Biomechanics has helped in the definition of the three components of the human gait and these include the kinematics, kinetics, and muscular activity (Siamnuai, & Rooppakhun, 2012). Kinematics concerns different joint angles in three dimensions as how this supports human gait. Kinetics focus on forces and moments affecting human gait, such as walking. Note that the forces and moments are not only internal but also external. Lastly, the muscular activity concerns how the force is generated and transmitted through the musculoskeletal system.
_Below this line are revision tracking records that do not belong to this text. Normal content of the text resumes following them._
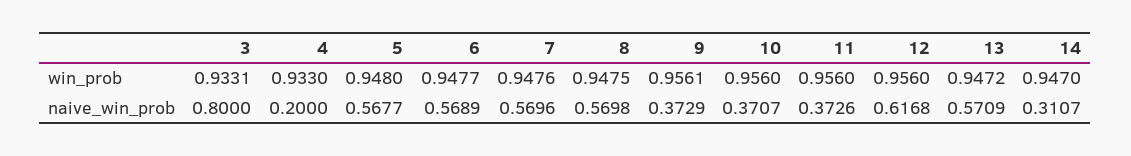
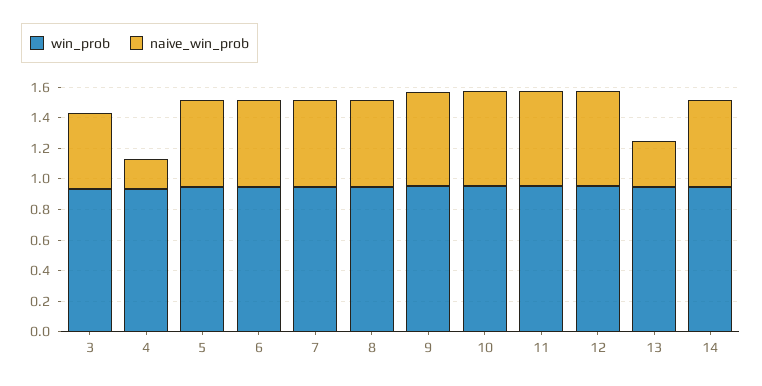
naive_win_prob, 3: 0.8 -> 0.5
naive_win_prob, 9: 0.3729 -> 0.6
naive_win_prob, 10: 0.3707 -> 0.6
naive_win_prob, 11: 0.3726 -> 0.6
naive_win_prob, 13: 0.5709 -> 0.3
naive_win_prob, 14: 0.3107 -> 0.6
In the study of the Coxarthrosis from biomechanics point of view, the focus therefore is on the kinematics, kinetics, and muscular activity around and affecting the hip joint. This understanding helps in improving treatment and interventions for Coxarthritis.
Comparison
The three journal articles cited herein help in the understanding of Coxarthrosis from biomechanics point of view. Weber (2012) provides perspectives into the biomedical outcome after total hip replacement, showing how hip replacement affects human gait and how biomechanics helps in explain the changes. The article by Morlock, Bishop and Huber (2011) provides a historical perspectives on the biomechanics and Coxathrosis while the article by Siamnuai and Rooppakhun (2012) interactively gives the reader a perspective into the influence of plate length on the mechanical performance of a dynamic hip screw. Together, the three articles provide the reader not only with the etiology of hip biomechanics but also practical view of their application on Coxarthrosis. The goal of Coxarthrosis is not only to relieve the patient of the pain in the joint but also to improve the overall wellbeing of the patient and this includes normal movement such as walking as well as gait.
Result
The three articles conclude on the importance of considering biomechanics in Coxarthrosis. Whether it is a dynamic hip screw or a total hip replacement, the orthopedics must closely consider the biomechanics including the kinematics, kinetics, and muscular activity. Researchers and clinicians must work together to ensure that all Coxarthrosis interventions consider the influences on the functionality of the hip joint and not just for the purposes of pain relief. The goal is to improve the overall wellbeing of the patient and this can only be best provided when the musculoskeletal system and the biomechanics systems of the hip joint relative to the entire human body are well understood.
References
Morlock, M. M., Bishop, N., & Huber, G. (2011). Biomechanics of hip arthroplasty. In Tribology in Total Hip Arthroplasty (pp. 11-24). Springer, Berlin, Heidelberg.
Siamnuai, K., & Rooppakhun, S. (2012). Influence of plate length on the Mechanical performance of dynamic hip screw. International Association of Computer Science and Information Technology, IACSIT, Singapore.
Weber, T. (2012). The biomechanical outcome after total hip replacement. Research Studies, 5(1), 7-13.